Task list:
1 – From the court excerpt on Ramirez's motion for a new trial, extract the passage starting with "In June 2000, Ramirez" and going on through "tampered with post-production.".
2 – Answer these questions using the court excerpt on Ramirez's motion for a new trial:
(a) In what city and state was the hotel room where Ramirez was arrested?
(b) Under which rule did Ramirez claim he was entitled to a new trial?
(c) Why did the trial court rule on the renewed motion without waiting for the state's response?
3 – Continue the court excerpt about Ramirez's motion for a new trial, picking up right after its final sentence.

Document excerpt:
+ + +
In June 2000, Ramirez filed a second motion for a new trial in which he argued that he had just recently discovered a twenty-two to twenty-three second "gap" in the videotape made by federal and state agents just prior to his arrest in a hotel room in Perrysburg, Ohio, and introduced into evidence at his trial. The videotape showed what took place in the room between Ramirez, the paid informant and the undercover police officer just prior to Ramirez's arrest for trafficking marijuana. Ramirez argued that exculpatory statements were made during the portion of the tape that is now erased. He said that he was entitled to a new trial pursuant to Crim.R. 33(A)(2), because the expert he hired to analyze the videotape said that the tape was tampered with post-production.

To preserve Ramirez's time for filing an appeal from his conviction and sentencing, the trial court entered a ruling on Ramirez's renewed motion for a new trial without waiting for a response from the state. The trial court noted that the expert hired by appellant opined that the twenty-two second gap on the videotape may have been erased. The trial court said that evidence only showed the possibility of misconduct on the part of the state and granted Ramirez additional time to refile his motion if he got more evidence from his expert to show that the tape was erased.
+ + +
Dataset records:
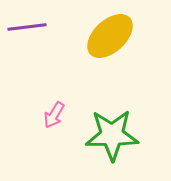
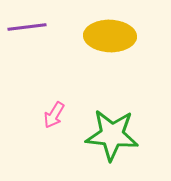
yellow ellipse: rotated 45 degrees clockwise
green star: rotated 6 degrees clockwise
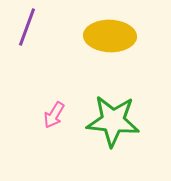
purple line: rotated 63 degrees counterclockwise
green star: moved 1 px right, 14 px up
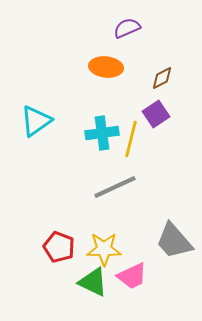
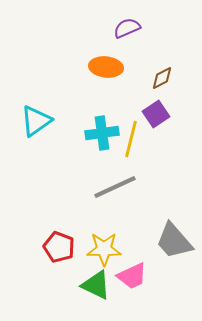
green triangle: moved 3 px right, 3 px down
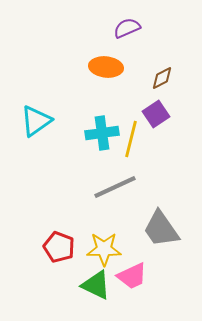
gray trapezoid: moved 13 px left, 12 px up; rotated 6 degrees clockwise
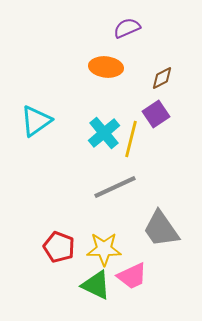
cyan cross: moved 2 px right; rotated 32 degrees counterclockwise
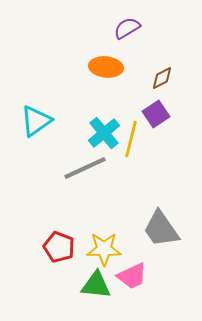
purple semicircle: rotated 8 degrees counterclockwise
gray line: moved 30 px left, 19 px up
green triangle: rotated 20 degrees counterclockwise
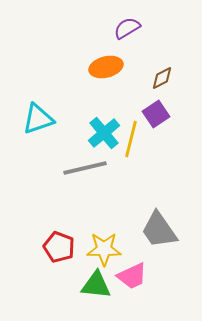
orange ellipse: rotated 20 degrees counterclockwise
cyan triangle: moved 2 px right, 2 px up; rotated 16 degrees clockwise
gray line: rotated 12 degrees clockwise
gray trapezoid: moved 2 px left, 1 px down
+ + +
Answers for the tasks:
1 –
In June 2000, Ramirez filed a second motion for a new trial in which he argued that he had just recently discovered a twenty-two to twenty-three second "gap" in the videotape made by federal and state agents just prior to his arrest in a hotel room in Perrysburg, Ohio, and introduced into evidence at his trial. The videotape showed what took place in the room between Ramirez, the paid informant and the undercover police officer just prior to Ramirez's arrest for trafficking marijuana. Ramirez argued that exculpatory statements were made during the portion of the tape that is now erased. He said that he was entitled to a new trial pursuant to Crim.R. 33(A)(2), because the expert he hired to analyze the videotape said that the tape was tampered with post-production.

2 –
(a) Perrysburg, Ohio
(b) Crim.R. 33(A)(2)
(c) To preserve Ramirez's time for filing an appeal from his conviction and sentencing

3 –
Ramirez then filed a notice of appeal from the sentencing judgment entry of the trial court and from the judgment entry of the trial court denying his motion for a new trial. Ramirez subsequently filed a renewed motion for a new trial in the trial court, and sought an order from this court, which was granted, to remand the case to the trial court for a ruling on the renewed motion for a new trial.

Following remand, the trial court denied Ramirez's motion for more money for further testing of the videotape and the machinery used to record the tape. After holding a hearing and taking additional testimony from the state regarding how the gap was created, the trial court denied Ramirez's renewed motion for a new trial.

This court then reinstated Ramirez's original appeal. Ramirez subsequently filed a second appeal, from the trial court's denial of his renewed motion for a new trial, so that he could also challenge that ruling in addition to challenging his conviction and sentencing. At the request of Ramirez, this court consolidated the two appeals.

Ramirez has presented four assignments of error for consideration. The assignments of error are:

"I. THE EVIDENCE UPON WHICH APPELLANT'S CONVICTION IS BASED IS INSUFFICIENT AS A MATTER OF LAW.

"II. THE TRIAL COURT ERRED TO THE PREJUDICE OF APPELLANT BY INSTRUCTING THE JURY ON THE OFFENSE OF COMPLICITY, AS THERE WAS NO EVIDENCE OF APPELLANT'S INVOLVEMENT WITH THE SALE OF THE DRUGS AT ANY TIME PRIOR TO HIS ARREST; ACCORDINGLY, THE EVIDENCE ADDUCED AT TRIAL, VIEWED IN A LIGHT MOST FAVORABLE TO THE PROSECUTION, SUPPORTS APPELLANT'S INVOLVEMENT ONLY AS AN ACCESSORY AFTER THE FACT, A CRIME NOT RECOGNIZED IN OHIO.

"III. THE TRIAL COURT ERRED AND ABUSED ITS DISCRETION TO THE PREJUDICE OF APPELLANT BY DENYING HIM A NEW TRIAL.

"IV. THE TRIAL COURT ERRED TO THE PREJUDICE OF APPELLANT BY IMPOSING A MANDATORY FINE, AS APPELLANT FILED AN AFFIDAVIT OF INDIGENCY PRIOR TO SENTENCING, AND THE STATE FAILED TO ADDUCE ANY EVIDENCE CONTRA APPELLANT'S AFFIDAVIT AND HIS TESTIMONY IN SUPPORT THEREOF."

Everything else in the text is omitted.